Their Calling


When Victoria Steele Logue (’84) and the Rev. Frank Logue (’84) stepped onto the Georgia Southern campus in the 1980s, little did they know they were starting down a lifetime path of adventure—one with a number of twists and turns along the way. In 35 years, they’ve traveled to exotic destinations around the globe, captured them on film, written about them in books, reinvented themselves in new careers and done their best to make a positive impact in the world.

Let’s go back to the beginning. Foreshadowing what was to come, it was a love of foreign language that brought them together. They met in a class taught by one of their favorite professors, the late Lowell Bouma, former chair of the University’s Department of Foreign Languages.

“Professor Bouma would often tell me, ‘I have someone I want you to meet,’ and it was Victoria,” said Frank, who studied linguistics and German under Bouma.

Victoria admits that she didn’t like Frank at first. “He would say things to me in German and everyone in class would stare at me,” she said. “I didn’t want the attention because I was so shy.”

“Still, it didn’t take us long to become friends,” Frank added. Frank, who grew up in Marietta, Georgia, was a busy college student and photographer, working for The George-Anne, the Reflector, the college’s public relations department and the Statesboro Herald.

Victoria, a Navy officer’s daughter, lived in different states growing up, but she had longstanding ties to Georgia and Georgia Southern. She can trace her Georgia ancestry to before the Revolutionary War, and her mother, Laura Campbell (‘75) is a University alumna. Victoria’s grandfather, Lawrence Kelly, was a professor at Georgia Southern, and her grandmother, Hulda Kelly, volunteered in the genealogy department of the Statesboro Regional Library and edited two volumes for the Bulloch County Historical Society.

Victoria wanted to be a writer, but was terrified of failing at something she loved and decided to major in geology and German. “Apparently, I was meant to write, though. My first job after graduation was as a staff writer for the Daily Sun in Warner Robins, Georgia,” she chuckles.

SPRING15their-calling-1The couple married a year after graduating and embarked on a two-month honeymoon exploring Nepal, its Hindu Temples and towering Himalayas. In 1988, they hiked the entire 2,100-mile Appalachian Trail from Georgia to Maine, a six-month trek. “What always stands out are the postcard moments, then the perseverance moments such as enduring eight days backpacking in the rain,” Frank recalled.

——————————

# [WORK INSTRUCTIONS]
(A) Reproduce the stretch of the profile of the Logues from "Their Calling" through "of Foreign Languages.", keeping every word and punctuation mark unchanged.
(B) Resume the profile of the Logues immediately after its final sentence and extend it with further prose.

# [SOURCE MATERIAL]

——————————

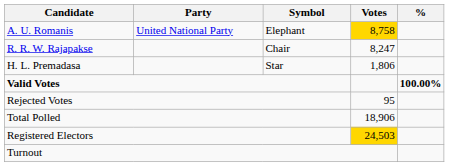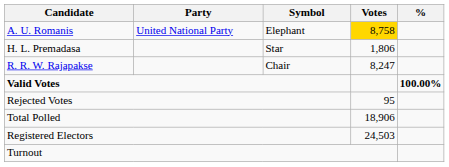rows swapped: R. R. W. Rajapakse <-> H. L. Premadasa
Registered Electors | Votes: gold background -> no background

——————————

# [ANSWERS BY TASK]
(A)
Their Calling


When Victoria Steele Logue (’84) and the Rev. Frank Logue (’84) stepped onto the Georgia Southern campus in the 1980s, little did they know they were starting down a lifetime path of adventure—one with a number of twists and turns along the way. In 35 years, they’ve traveled to exotic destinations around the globe, captured them on film, written about them in books, reinvented themselves in new careers and done their best to make a positive impact in the world.

Let’s go back to the beginning. Foreshadowing what was to come, it was a love of foreign language that brought them together. They met in a class taught by one of their favorite professors, the late Lowell Bouma, former chair of the University’s Department of Foreign Languages.

(B)
The next step on their life journey came a few years later when Frank and Victoria decided to combine their traveling passion and profession. They became full-time freelance writer-photographers and the globetrotters published their first book, The Appalachian Trail Hiker, based on their own experiences. Six more travel books followed, as well as countless magazine and newspaper articles by the award-winning pair.

In 1995, Frank decided to set out in another new direction and answer a lifelong call to the ministry. By 2000, he’d earned a Master of Divinity, and set out to start the King of Peace Episcopal Church in Kingsland, Georgia, with the help of Victoria and their daughter Griffin. After 10 years, the family moved to Savannah, when the Rev. Logue was named the assistant to the Episcopal Bishop of Georgia. His official title is “Canon to the Ordinary,” which inspired his blog, “The Loose Canon”, where his writing and photography reflect spiritual topics.

Victoria also set out on a changed path – writing fiction. She’s currently working on her second novel. “My love of the outdoors and history are the inspiration for my nonfiction books,” she said. “History and the supernatural inspire my fiction. And spirituality usually finds its way into my blog.”

This spring, the couple’s shared spirituality brought them back together on a very different kind of writing and photography pilgrimage. In March, they traveled to Rwanda and Kenya to document the plight of refugees fleeing from violence in the Democratic Republic of Congo.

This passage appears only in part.